The problem: Search the records for the word "index" and copy every line in which it occurs.

Stored data:
Content starts
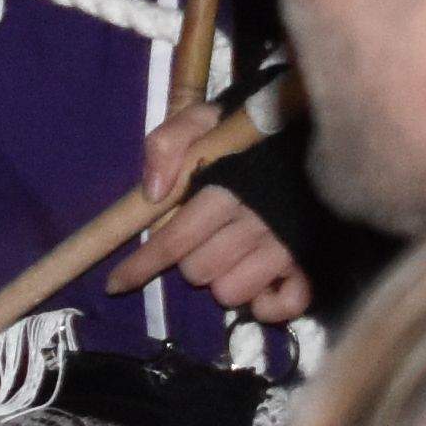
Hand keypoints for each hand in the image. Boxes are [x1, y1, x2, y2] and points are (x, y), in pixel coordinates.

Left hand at [118, 101, 311, 320]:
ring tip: (231, 252)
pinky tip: (259, 285)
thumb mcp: (201, 119)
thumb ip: (168, 143)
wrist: (309, 129)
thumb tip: (152, 192)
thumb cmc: (245, 131)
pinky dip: (266, 305)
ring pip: (230, 293)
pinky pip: (284, 306)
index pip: (174, 239)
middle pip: (198, 272)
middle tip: (202, 237)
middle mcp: (256, 222)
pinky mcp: (311, 263)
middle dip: (187, 260)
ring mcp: (286, 246)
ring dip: (222, 280)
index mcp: (225, 187)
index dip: (141, 264)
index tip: (114, 284)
Content ends
Solution to this problem:
index pip: (174, 239)
index mcp: (225, 187)
index dip: (141, 264)
index tip: (114, 284)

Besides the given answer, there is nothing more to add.